第二天早上,陈默照常挤上了七点五十分的那班地铁。
早高峰的4号线永远是这个城市最拥挤的地方之一。他被人群裹挟着往前挪,好不容易在车厢中部找到一块勉强能站稳的地方,一只手抓着吊环,一只手举着手机,心不在焉地刷着新闻。
车开了。窗外的广告牌一闪而过,车厢里人贴着人,空气里混着煎饼、咖啡和各种洗发水的味道。陈默低着头,眼睛盯着手机屏幕,脑子里其实什么都没看进去。
忽然,手机屏幕暗了一下。
他以为是没电了,正要把手机翻过来看,屏幕却又亮了。但亮的不是他的手机桌面,而是一个他熟悉的界面——全勤打卡APP。
界面上跳出一行字:“道具‘读心术’已自动激活。生效时间:24小时。如需提前关闭,请长按本界面。”
陈默一愣,正要伸手去按,界面上的字已经消失了,APP自动退出,手机又回到了他的桌面。
他盯着手机屏幕,心跳忽然快了起来。自动激活?他明明没有点过那张卡片,它怎么就自己激活了?
他下意识地抬头,想看看周围有什么异常。车厢里的一切都很正常——人们低着头看手机,有人闭着眼打盹,有人挤在门口等着下一站下车。没有任何异常。
陈默松了口气,觉得自己想多了。他正要低头继续看手机,忽然,一个声音钻进了他的耳朵。
“妈的,又挤成这样,这破地铁一天不挤能死吗?”
那声音很清晰,像有人贴在他耳边说话,带着一股不耐烦的火气。陈默下意识地扭头去看——他旁边站着的是一个穿西装的男人,四十来岁,头发梳得一丝不苟,正低头看着自己的手机,面无表情。
没有人说话。车厢里安安静静的,只有车轮碾过铁轨的哐当声。
陈默皱了皱眉,以为自己听岔了。他收回目光,又低头看手机。可那声音又响了起来,这次更清楚:
“这报表他妈的爱谁谁交,反正我不交。凭什么加班的是我,升职的是他?”
陈默猛地抬起头。还是那个穿西装的男人,还是那张面无表情的脸。可那个声音,那个带着怨气的声音,明明就是从那个方向传来的。

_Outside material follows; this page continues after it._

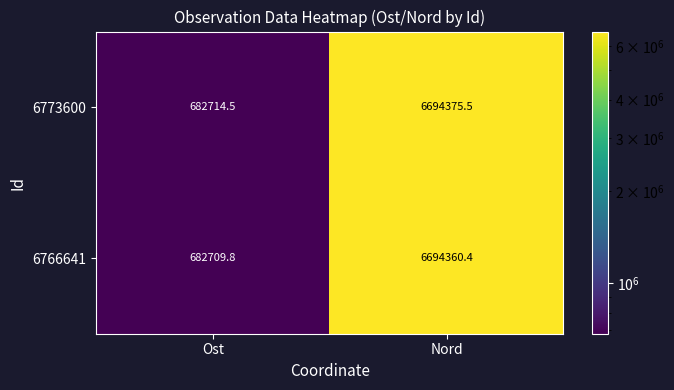

The value of 6773600 at Ost is 392640.4. True or false?

False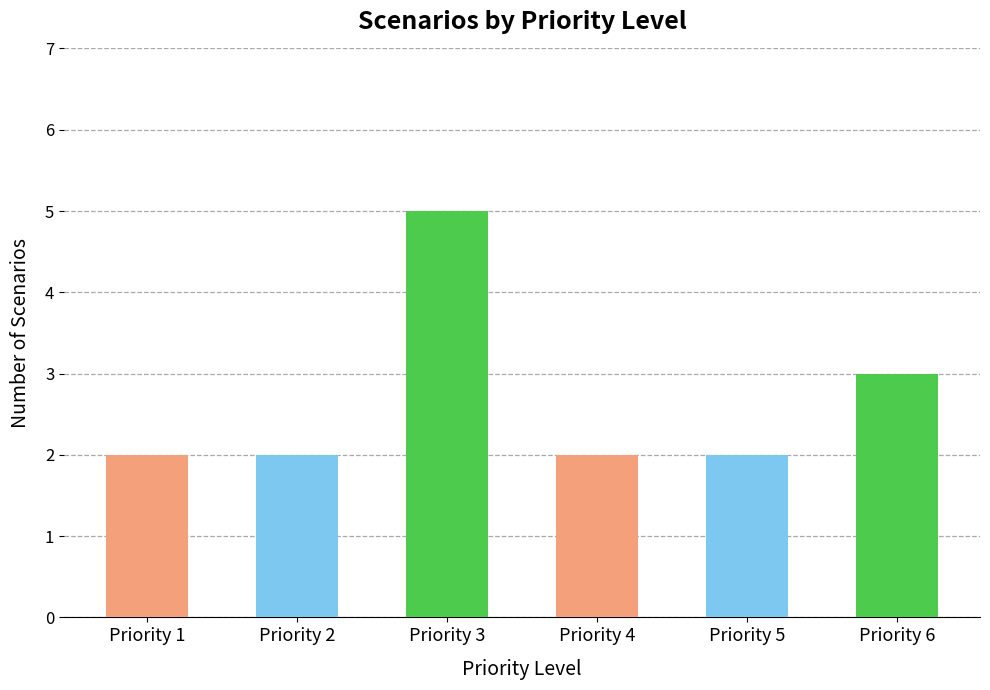

The chart shows a value of 2 at Priority 1. True or false?

True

陈默的心一下子提了起来。他盯着那个男人看了几秒,那个男人似乎感觉到了他的目光,抬头瞥了他一眼,又低下头去。他的嘴唇没有动。
陈默的脑子嗡了一声。他开始意识到一件事:他好像,真的能听见别人心里的声音。
他试着把注意力放到别处。这一放,不得了。车厢里那些沉默的脸下面,藏着一层密密麻麻的声音,像水底涌动的暗流,一股一股地往外冒:
“手机电量剩百分之三了,能不能撑到公司……”“昨天跟老婆吵架了,今天回去还得哄……”“前面那个姑娘的包是假的吧,LV哪有这么皱的……”“怎么还没到站,要迟到了,这个月全勤奖要泡汤了……”
陈默僵在原地,手里的手机屏幕亮了又灭,他根本顾不上。那些声音没有主语,没有来处,像潮水一样涌进来,一层叠着一层,挤在他脑子里,吵得他太阳穴突突直跳。他拼命想把它们赶出去,可它们越涌越多,整个车厢成了一锅煮沸的粥,每一张沉默的脸后面都藏着一大段滚烫的心事。
他扶着吊环,感觉自己快要站不住了。
那个穿西装的男人心里的怨气还在往外冒:“……再这么下去老子直接辞职,不伺候了……”
另一边一个背着书包的女生在心里默背单词:“abandon,abandon,abandon……”
陈默几乎要笑出来,又几乎要哭出来。他低头看着自己的手机,屏幕上那个绿色的图标安静地躺在角落里,像一个完成了恶作剧的孩子,躲在一旁等着看他的笑话。
他忽然无比后悔昨天早上那个“打卡”。如果他没有按那个按钮,如果他没有好奇那5块钱背后的东西,他是不是就不用站在这里,被一车厢的心声淹没?
列车到站,门开了,人群涌出去又涌进来。陈默被人群带着往外走,双脚机械地迈着步子。他走出手扶梯,站到地面上,深吸了一口清晨带着凉意的空气,脑子里的声音才慢慢退下去。
他站在地铁口,看着马路上川流不息的人潮,忽然觉得自己站在一个巨大的隔音玻璃外面。玻璃里面是这个世界,每个人都在说话,每个人都听不见别人。而他现在,玻璃破了一个洞。
他掏出手机,盯着那个绿色的图标,一字一句地说:“你到底,是什么东西?”
屏幕上没有回应。那个绿色的对勾安安静静地躺着,像什么都没发生过。